Beefy Boxes and Bandwidth Generously Provided by pair Networks
good chemistry is complicated,
and a little bit messy -LW
 
PerlMonks  

Help to override Spreadsheet/ParseXLSX.pm module

by boleary (Scribe)
on Apr 02, 2021 at 20:49 UTC ( #11130732=perlquestion: print w/replies, xml ) Need Help??

boleary has asked for the wisdom of the Perl Monks concerning the following question:

I'm looking for a clever way to override the SpreadSheet/ParseXLSX.pm module so I can add some tweaks to it without having to touch the installed library (on many of my different hosts) I'm pretty weak on object oriented tricks, so I'm hoping someone can tell me a clever way to accomplish this. I presently have the modified Module working with the changes I discuss below... I just really didn't want to touch the actual library module like I did because its locally installed and I'm not tracking changes on them.

The current Spreadsheet::ParseXLSX module is great,
but it parses EVERY sheet in a workbook when ReadData is called and that can be quite time consuming for large spreadsheets with many tabs!

I have 2 workarounds I can add to that module by passing in some extra options when I call the Spreadsheet::ReadData Method
The ReadData function cleverly passes any unrecognized options to the ParseXLSX new function, so I can easily extend the option set like shown...

sub new { my $class = shift; my (%args) = @_; my $self = bless {}, $class; $self->{Password} = $args{Password} if defined $args{Password}; # #my new options # $self->{sheet_filter} = $args{sheet_filter} if defined $args{sheet +_filter}; $self->{just_find_sheet_names} = $args{just_find_sheet_names} if d +efined $args{just_find_sheet_names}; return $self; }

then down in _parse_workbook, I can change:

my @sheets = map { my $idx = $_->att('rels:id'); if ($files->{sheets}{$idx}) { my $sheet = Spreadsheet::ParseExcel::Worksheet->new( Name => $_->att('name'), _Book => $workbook, _SheetNo => $idx, ); $sheet->{SheetHidden} = 1 if defined $_->att('state') and $_ +->att('state') eq 'hidden'; $self->_parse_sheet($sheet, $files->{sheets}{$idx}); ($sheet) } else { () } } $files->{workbook}->find_nodes('//s:sheets/s:sheet');

to this where It will only parse the sheets whose names match the sheet names passed in in sheet_filter option:

#my hack to only process worksheets matching the sheet filter my %sheet_filter=(); if ($self->{sheet_filter}) { map {$sheet_filter{$_}} split ",", $self->{sheet_filter}; } my @sheets = map { my $idx = $_->att('rels:id'); if ($files->{sheets}{$idx}) { my $sheet = Spreadsheet::ParseExcel::Worksheet->new( Name => $_->att('name'), _Book => $workbook, _SheetNo => $idx, ); $sheet->{SheetHidden} = 1 if defined $_->att('state') and $_ +->att('state') eq 'hidden'; $self->_parse_sheet($sheet, $files->{sheets}{$idx}); ($sheet) } else { () } } grep {%sheet_filter ? defined $sheet_filter{$_->att('name')} : 1 +} $files->{workbook}->find_nodes('//s:sheets/s:sheet');

and also add a function to just return sheetnames without sufferring the performance time to fully process each sheet:

#my hack to only return the list of sheet names if($self->{just_find_sheet_names}) { my @sheets = map { $_->att('name'); } $files->{workbook}->find_nodes('//s:sheets/s:sheet'); $workbook->{Worksheet} = \@sheets; $workbook->{SheetCount} = scalar(@sheets); return $workbook; }

Any helpful ideas would be appreciated

Replies are listed 'Best First'.
Re: Help to override Spreadsheet/ParseXLSX.pm module
by LanX (Cardinal) on Apr 02, 2021 at 21:06 UTC
    In general there are two approaches which come to mind.

    • subclassing
    • monkey patching

    The first is achieved by creating a new "patch" module inheriting (or importing) from the original class and overriding the differing methods.

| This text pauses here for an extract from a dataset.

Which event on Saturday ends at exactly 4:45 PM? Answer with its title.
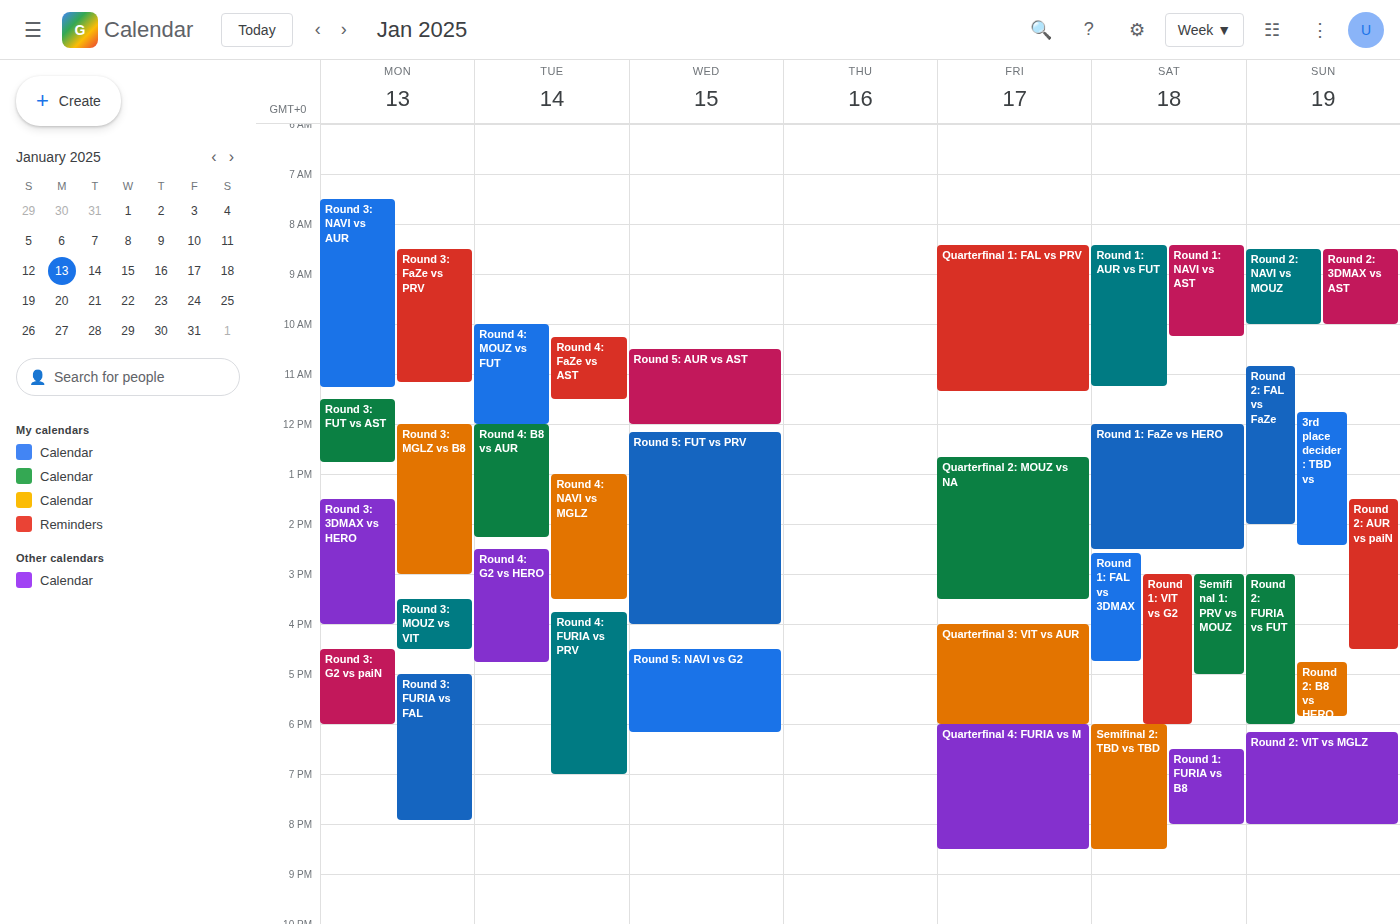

    The second is done by changing the differing subs right in place with local *Original::Class::method = sub {...} just before calling the module.

    Note that because of the local all changes only happen temporarily till the end of scope of the calling sub. Like this other applications won't be affected.

    HTH! :)

    Cheers Rolf
    (addicted to the Perl Programming Language :)
    Wikisyntax for the Monastery

      As the OP said they're using Spreadsheet::Read, at this moment, only monkeypatching is a possible way out.

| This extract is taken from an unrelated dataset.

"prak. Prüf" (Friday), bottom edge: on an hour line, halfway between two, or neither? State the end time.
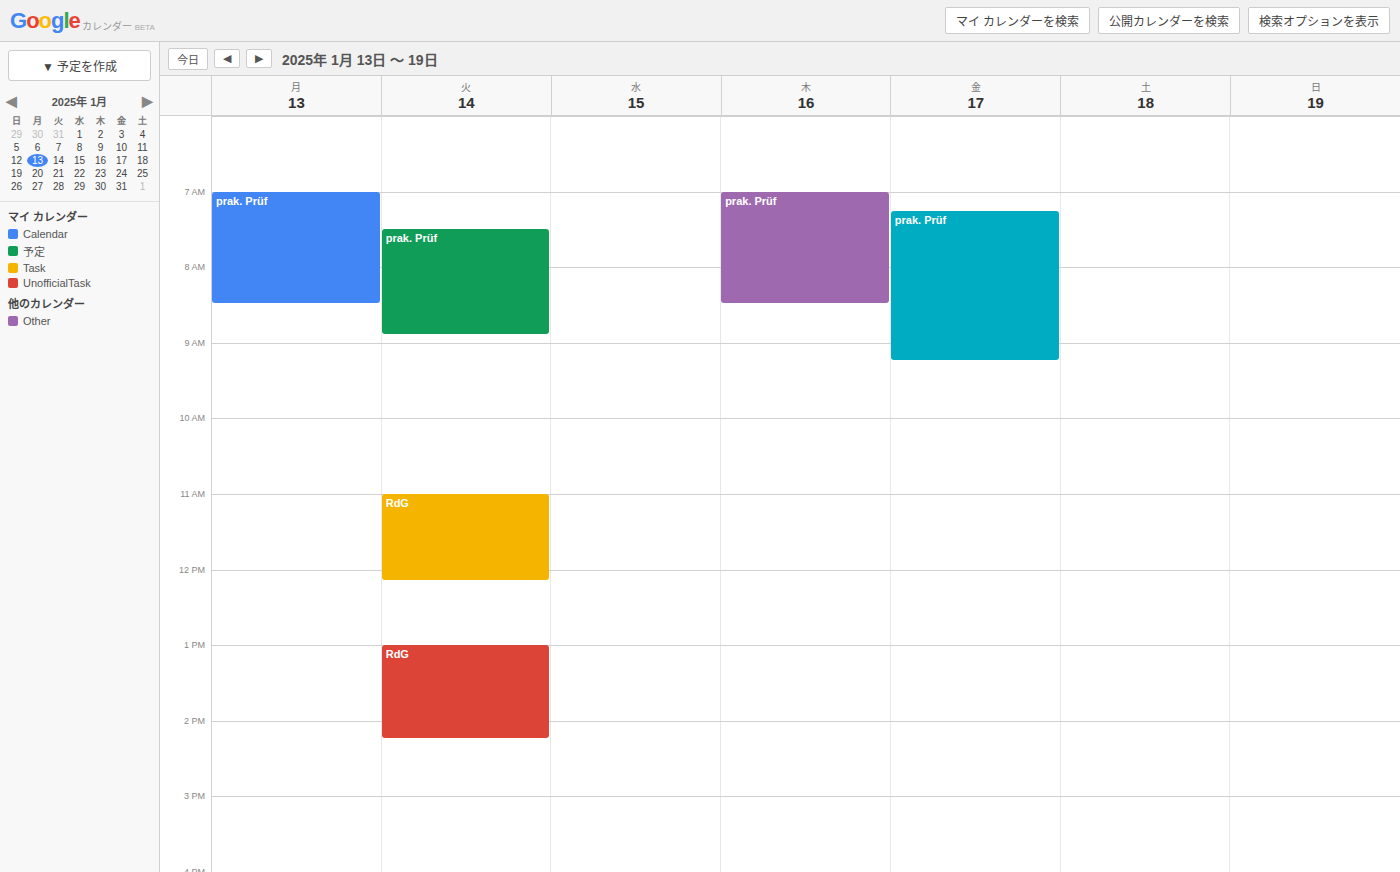
9:15 AM -- neither: a quarter of the way from the 9 AM line to the 10 AM line.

      I will see if adding your own subclassed class to overrulle supported classed would be possible as an option. Currently it is not, as my wrapper checks on the class name, which would have to be changed to check if the parser used is a subclass of the supported parser. And of course it needs a new method to tell Read overrulle the existing parser.

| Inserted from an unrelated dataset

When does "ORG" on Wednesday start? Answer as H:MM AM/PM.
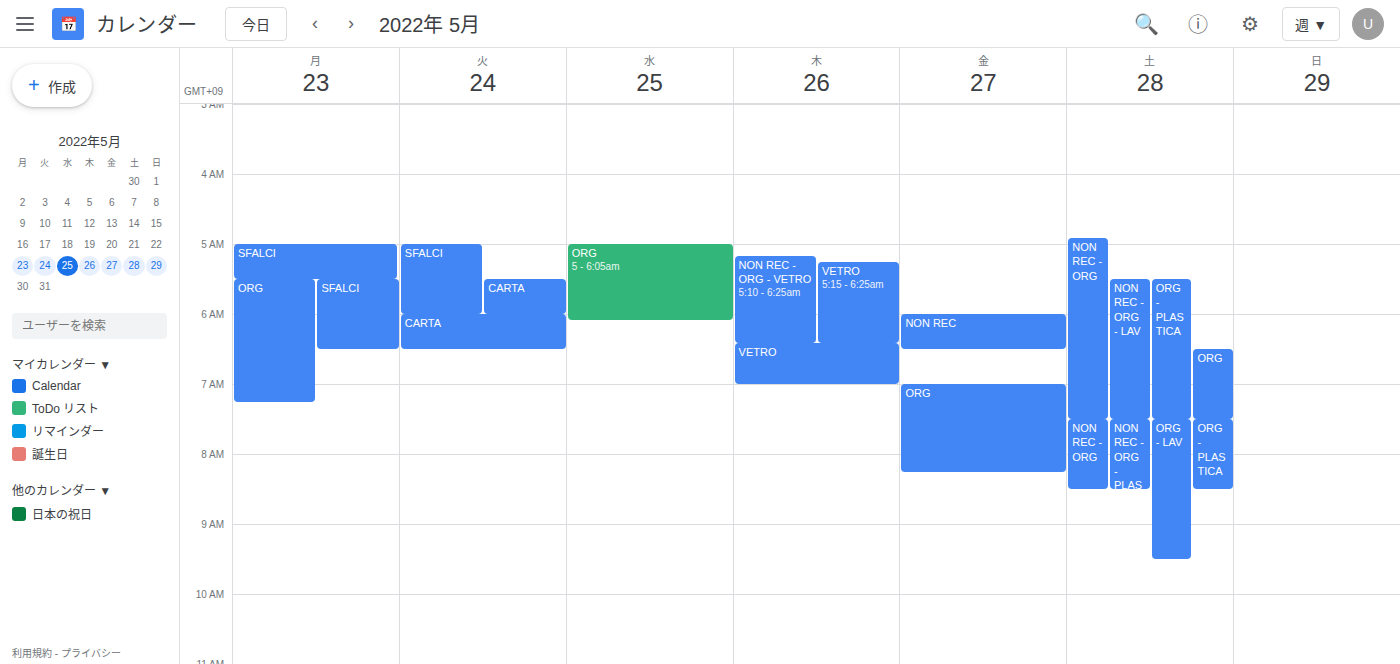
5:00 AM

      boleary please add your request as feature wish to ParseXLSX issues and the wish to subclass parsers to Read issues.


      Enjoy, Have FUN! H.Merijn
        Thanks, personally I generally prefer monkeypatching over subclassing.

        I mentioned it tho, because people kept criticizing me for that.

        In my experience is subclassing only a good way, if the original author supported it from the beginning.

        Monkeypatching is closer to the metal, and it's clear why it fails if it fails.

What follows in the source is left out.